Activity: Filter these entries so that only lines with the word "components" remain.

Provided data:

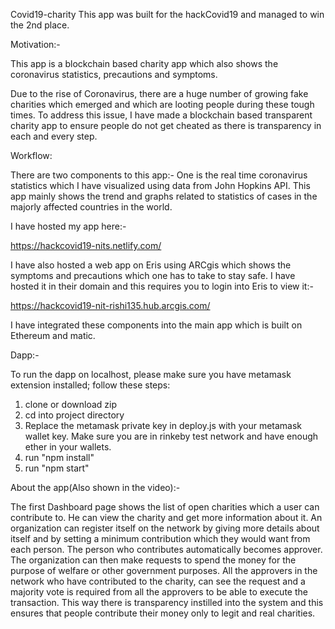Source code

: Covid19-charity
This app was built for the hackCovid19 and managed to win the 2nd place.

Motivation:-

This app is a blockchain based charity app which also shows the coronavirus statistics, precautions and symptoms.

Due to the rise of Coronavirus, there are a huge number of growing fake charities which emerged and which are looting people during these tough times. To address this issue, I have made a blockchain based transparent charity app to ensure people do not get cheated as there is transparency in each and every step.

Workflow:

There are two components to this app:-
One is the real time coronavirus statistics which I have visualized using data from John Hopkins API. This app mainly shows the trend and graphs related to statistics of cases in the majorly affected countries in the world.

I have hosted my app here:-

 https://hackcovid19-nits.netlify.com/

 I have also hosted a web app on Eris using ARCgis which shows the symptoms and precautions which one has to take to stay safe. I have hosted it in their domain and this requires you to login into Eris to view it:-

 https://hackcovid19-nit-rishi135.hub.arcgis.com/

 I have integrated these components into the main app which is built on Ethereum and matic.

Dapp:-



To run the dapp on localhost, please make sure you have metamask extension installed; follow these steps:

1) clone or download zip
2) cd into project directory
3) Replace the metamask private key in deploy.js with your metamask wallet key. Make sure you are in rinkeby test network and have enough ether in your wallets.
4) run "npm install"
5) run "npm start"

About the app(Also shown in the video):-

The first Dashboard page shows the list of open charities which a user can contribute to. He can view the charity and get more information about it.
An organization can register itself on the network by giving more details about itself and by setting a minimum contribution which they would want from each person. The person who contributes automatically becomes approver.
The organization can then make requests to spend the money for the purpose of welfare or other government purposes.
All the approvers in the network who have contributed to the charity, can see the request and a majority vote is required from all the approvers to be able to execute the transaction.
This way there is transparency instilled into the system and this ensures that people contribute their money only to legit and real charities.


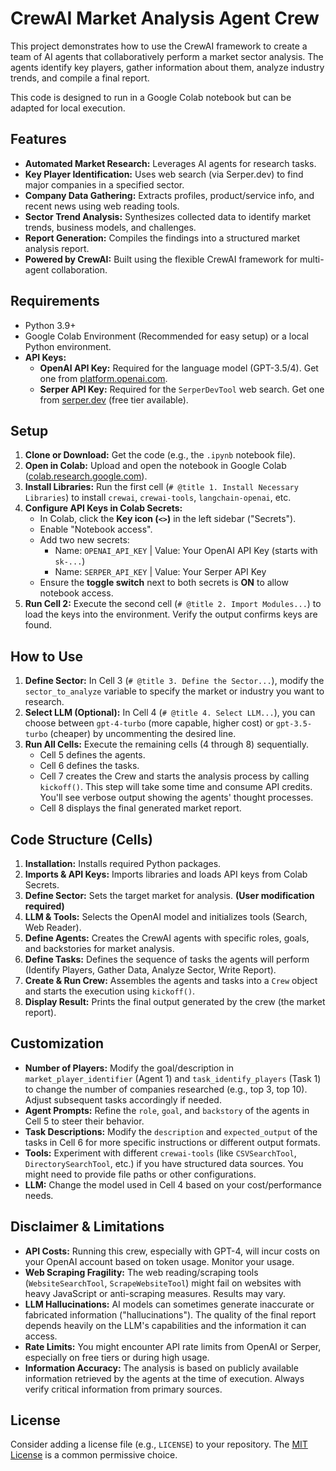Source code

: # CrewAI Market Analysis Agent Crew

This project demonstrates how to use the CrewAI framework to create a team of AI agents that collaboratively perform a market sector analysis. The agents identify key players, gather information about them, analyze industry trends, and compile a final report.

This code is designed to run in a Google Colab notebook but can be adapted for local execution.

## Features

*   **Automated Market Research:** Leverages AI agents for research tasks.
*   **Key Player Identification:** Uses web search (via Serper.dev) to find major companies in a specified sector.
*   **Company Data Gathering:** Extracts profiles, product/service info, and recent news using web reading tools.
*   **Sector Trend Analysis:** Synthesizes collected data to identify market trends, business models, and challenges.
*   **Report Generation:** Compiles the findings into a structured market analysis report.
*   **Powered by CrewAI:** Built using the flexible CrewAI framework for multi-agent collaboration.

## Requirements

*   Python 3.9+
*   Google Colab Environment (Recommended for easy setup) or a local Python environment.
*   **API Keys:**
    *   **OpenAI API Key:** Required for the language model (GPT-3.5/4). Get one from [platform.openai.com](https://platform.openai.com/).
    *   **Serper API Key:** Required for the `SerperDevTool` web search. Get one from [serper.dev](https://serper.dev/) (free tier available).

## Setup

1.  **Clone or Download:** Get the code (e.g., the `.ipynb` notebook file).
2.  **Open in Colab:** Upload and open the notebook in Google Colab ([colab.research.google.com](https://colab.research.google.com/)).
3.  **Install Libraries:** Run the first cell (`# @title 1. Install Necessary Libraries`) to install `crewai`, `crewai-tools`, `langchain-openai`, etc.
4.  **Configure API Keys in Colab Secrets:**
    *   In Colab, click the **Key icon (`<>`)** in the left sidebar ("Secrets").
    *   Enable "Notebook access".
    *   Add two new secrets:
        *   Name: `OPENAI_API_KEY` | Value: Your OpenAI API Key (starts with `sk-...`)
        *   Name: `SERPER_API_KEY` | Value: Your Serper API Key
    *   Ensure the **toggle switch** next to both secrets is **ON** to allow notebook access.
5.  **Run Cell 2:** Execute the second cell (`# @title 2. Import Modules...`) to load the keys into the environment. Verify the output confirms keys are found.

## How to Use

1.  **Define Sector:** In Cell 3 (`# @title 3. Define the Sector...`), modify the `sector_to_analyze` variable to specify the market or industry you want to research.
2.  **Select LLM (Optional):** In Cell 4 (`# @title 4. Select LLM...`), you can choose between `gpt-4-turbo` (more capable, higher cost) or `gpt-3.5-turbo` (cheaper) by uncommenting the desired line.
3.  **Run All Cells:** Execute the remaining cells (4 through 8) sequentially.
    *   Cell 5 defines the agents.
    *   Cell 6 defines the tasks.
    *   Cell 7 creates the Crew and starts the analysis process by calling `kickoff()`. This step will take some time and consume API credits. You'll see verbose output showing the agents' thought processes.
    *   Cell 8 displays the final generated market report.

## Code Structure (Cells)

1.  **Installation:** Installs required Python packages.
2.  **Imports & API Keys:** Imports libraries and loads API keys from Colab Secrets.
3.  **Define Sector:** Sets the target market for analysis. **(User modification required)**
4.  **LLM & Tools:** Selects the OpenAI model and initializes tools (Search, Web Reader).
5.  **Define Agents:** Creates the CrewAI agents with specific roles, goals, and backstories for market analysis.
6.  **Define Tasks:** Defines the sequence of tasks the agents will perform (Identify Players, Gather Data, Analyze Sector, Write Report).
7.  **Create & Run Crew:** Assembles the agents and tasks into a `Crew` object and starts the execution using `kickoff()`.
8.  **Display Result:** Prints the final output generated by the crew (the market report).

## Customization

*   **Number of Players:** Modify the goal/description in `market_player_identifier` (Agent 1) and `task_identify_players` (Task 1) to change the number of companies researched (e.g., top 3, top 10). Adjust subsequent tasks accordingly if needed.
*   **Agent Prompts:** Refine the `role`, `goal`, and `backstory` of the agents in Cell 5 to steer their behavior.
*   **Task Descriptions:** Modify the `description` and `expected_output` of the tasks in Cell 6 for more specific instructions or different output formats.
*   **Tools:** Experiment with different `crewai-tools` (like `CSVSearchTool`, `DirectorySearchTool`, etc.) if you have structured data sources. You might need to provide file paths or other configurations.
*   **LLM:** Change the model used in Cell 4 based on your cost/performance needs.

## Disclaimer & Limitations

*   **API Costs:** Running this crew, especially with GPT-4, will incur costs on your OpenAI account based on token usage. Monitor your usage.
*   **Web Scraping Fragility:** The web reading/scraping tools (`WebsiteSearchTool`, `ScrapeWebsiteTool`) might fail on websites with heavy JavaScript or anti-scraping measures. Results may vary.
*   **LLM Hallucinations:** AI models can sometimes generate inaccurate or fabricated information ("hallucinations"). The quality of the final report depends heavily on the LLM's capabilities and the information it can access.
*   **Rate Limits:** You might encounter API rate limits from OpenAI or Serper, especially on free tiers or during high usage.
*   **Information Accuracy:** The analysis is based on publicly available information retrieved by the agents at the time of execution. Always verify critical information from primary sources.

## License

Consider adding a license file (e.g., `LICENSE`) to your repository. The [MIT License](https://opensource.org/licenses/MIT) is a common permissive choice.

Task output:
There are two components to this app:-
 I have integrated these components into the main app which is built on Ethereum and matic.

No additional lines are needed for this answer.